CSF has been one of the first choice for years now for me to secure server with a easily usable iptables manager. More than that it works as “A Stateful Packet Inspection (SPI) firewall, Login/Intrusion Detection and Security application for Linux servers”.
While using csf on OpenVZ vps systems we end up facing lots of issues with respect to iptables modules. If you’re a sysadmin managing hardware nodes it might not be easy though it has got to do something quite simple. I’m pasting the similar issue once again here for a reference and let us recheck what we normally oversee.
Error received during csf test:
Testing ipt_recent…FAILED [Error: iptables: No chain/target/match by that name.] – Required for PORTFLOOD and PORTKNOCKING features
Testing xt_connlimit…FAILED [Error: iptables: No chain/target/match by that name.] – Required for CONNLIMIT feature
Testing ipt_owner/xt_owner…FAILED [Error: iptables: No chain/target/match by that name.] – Required for SMTP_BLOCK and UID/GID blocking features
RESULT: csf will function on this server but some features will not work due to some missing iptable modules
Now, the quick remedy that we get to resolve this issue is to enable all the iptable modules in /etc/vz/vz.conf of the OpenVZ hardware node as follows:
IPTABLES=”ip_tables iptable_filter iptable_mangle ipt_limit ipt_multiport ipt_tos ipt_TOS ipt_REJECT ipt_TCPMSS ipt_tcpmss ipt_ttl ipt_LOG ipt_length ip_conntrack ip_conntrack_ftp ipt_state iptable_nat ip_nat_ftp ipt_recent ipt_owner ipt_conntrack ipt_helper ipt_REDIRECT ipt_recent ipt_owner”
and restart all VM’s etc using “service vz restart” to activate all modules to all VPS systems.
The other options we have is to enable these modules for a specific VPS/VM as follows: (PS: here 100 is a VPS id)
vzctl set 100 –iptables ipt_REJECT –iptables ipt_tos –iptables ipt_TOS –iptables ipt_LOG –iptables ip_conntrack –iptables ipt_limit –iptables ipt_multiport –iptables iptable_filter –iptables iptable_mangle –iptables ipt_TCPMSS –iptables ipt_tcpmss –iptables ipt_ttl –iptables ipt_length –iptables ipt_state –iptables iptable_nat –iptables ip_nat_ftp –iptables ipt_owner –iptables ipt_recent –save
If you run the above command with –setmode option, the modules will be applied.

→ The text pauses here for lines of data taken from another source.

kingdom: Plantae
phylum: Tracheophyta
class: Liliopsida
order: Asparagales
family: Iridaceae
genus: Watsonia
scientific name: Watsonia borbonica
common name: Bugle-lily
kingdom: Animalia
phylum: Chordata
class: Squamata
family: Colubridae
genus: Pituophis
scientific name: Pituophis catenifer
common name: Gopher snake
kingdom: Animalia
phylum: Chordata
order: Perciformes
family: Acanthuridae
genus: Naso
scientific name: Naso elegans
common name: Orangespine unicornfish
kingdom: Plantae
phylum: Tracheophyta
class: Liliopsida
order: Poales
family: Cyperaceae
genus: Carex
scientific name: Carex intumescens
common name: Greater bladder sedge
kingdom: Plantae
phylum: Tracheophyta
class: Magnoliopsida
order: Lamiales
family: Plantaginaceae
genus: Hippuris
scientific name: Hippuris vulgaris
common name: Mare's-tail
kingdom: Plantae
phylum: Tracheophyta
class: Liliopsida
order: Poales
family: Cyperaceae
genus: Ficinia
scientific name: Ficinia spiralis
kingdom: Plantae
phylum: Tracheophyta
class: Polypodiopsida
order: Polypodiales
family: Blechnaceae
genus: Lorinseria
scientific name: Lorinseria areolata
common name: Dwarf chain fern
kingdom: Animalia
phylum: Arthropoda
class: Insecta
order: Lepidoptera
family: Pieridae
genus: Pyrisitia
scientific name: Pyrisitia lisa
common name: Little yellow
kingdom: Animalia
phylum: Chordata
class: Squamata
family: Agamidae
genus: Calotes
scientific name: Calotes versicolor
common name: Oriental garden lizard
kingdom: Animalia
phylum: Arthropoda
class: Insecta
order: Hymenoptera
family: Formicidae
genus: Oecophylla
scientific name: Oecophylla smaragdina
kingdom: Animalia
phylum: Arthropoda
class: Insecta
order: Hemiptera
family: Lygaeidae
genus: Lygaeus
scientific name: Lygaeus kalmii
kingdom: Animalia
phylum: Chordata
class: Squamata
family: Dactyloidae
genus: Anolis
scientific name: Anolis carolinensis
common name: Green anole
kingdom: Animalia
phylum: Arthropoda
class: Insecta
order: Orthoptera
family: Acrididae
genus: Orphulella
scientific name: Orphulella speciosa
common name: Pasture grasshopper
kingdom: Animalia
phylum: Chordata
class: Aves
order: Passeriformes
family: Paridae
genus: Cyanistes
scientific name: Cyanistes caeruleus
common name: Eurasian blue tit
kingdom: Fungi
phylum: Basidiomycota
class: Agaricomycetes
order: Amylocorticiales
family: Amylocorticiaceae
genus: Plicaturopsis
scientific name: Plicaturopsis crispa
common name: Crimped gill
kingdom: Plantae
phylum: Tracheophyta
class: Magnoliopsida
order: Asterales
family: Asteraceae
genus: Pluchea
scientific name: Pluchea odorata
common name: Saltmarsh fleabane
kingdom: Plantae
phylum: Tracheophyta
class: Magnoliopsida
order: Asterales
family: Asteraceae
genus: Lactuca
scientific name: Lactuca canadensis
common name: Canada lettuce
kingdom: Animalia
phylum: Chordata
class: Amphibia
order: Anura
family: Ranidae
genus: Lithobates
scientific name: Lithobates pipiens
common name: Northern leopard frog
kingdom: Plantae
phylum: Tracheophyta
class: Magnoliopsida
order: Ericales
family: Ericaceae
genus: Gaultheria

Or you can add the IPTABLES line mentioned earlier (vz.conf entry) to VPS configuration file (/etc/vz/conf/100.conf for the above example VPS) and restart VPS with the following command to make it effective.
vzctl restart 100
This was quite simple and known answer. But I have always found that it doesn’t go so smooth. This might be because of one simple reason that I quote here:
We keep removing OLD kernel packages etc and install the new ones to ensure that we have secure system with latest kernel and packages. During this process we end up loosing kernel modules required for the new modules. I figure this out once again while working on my hardware node just by typing the find command as follows under /lib
find /lib –name *ipt*
I was expecting the iptables modules to be listed under my current kernel but to my surprise I didn’t find them. I found them in one of the very old kernel that was installed on the box. Crazy. So, I decided to jump in and reinstall iptables packages quickly on the machine:
yum reinstall iptables-devel.i686 iptables-devel.x86_64 iptables-ipv6.x86_64 iptables.i686 iptables.x86_64
Here is the final output of my csf test after restarting my VM.
RESULT: csf should function on this server
That’s it. Now you know why iptables doesn’t work even if you had not changed anything recently on hardware node (and forgotten that you restarted your system with a new kernel). Verify the iptables modules with lsmod and reinstall the packages if required.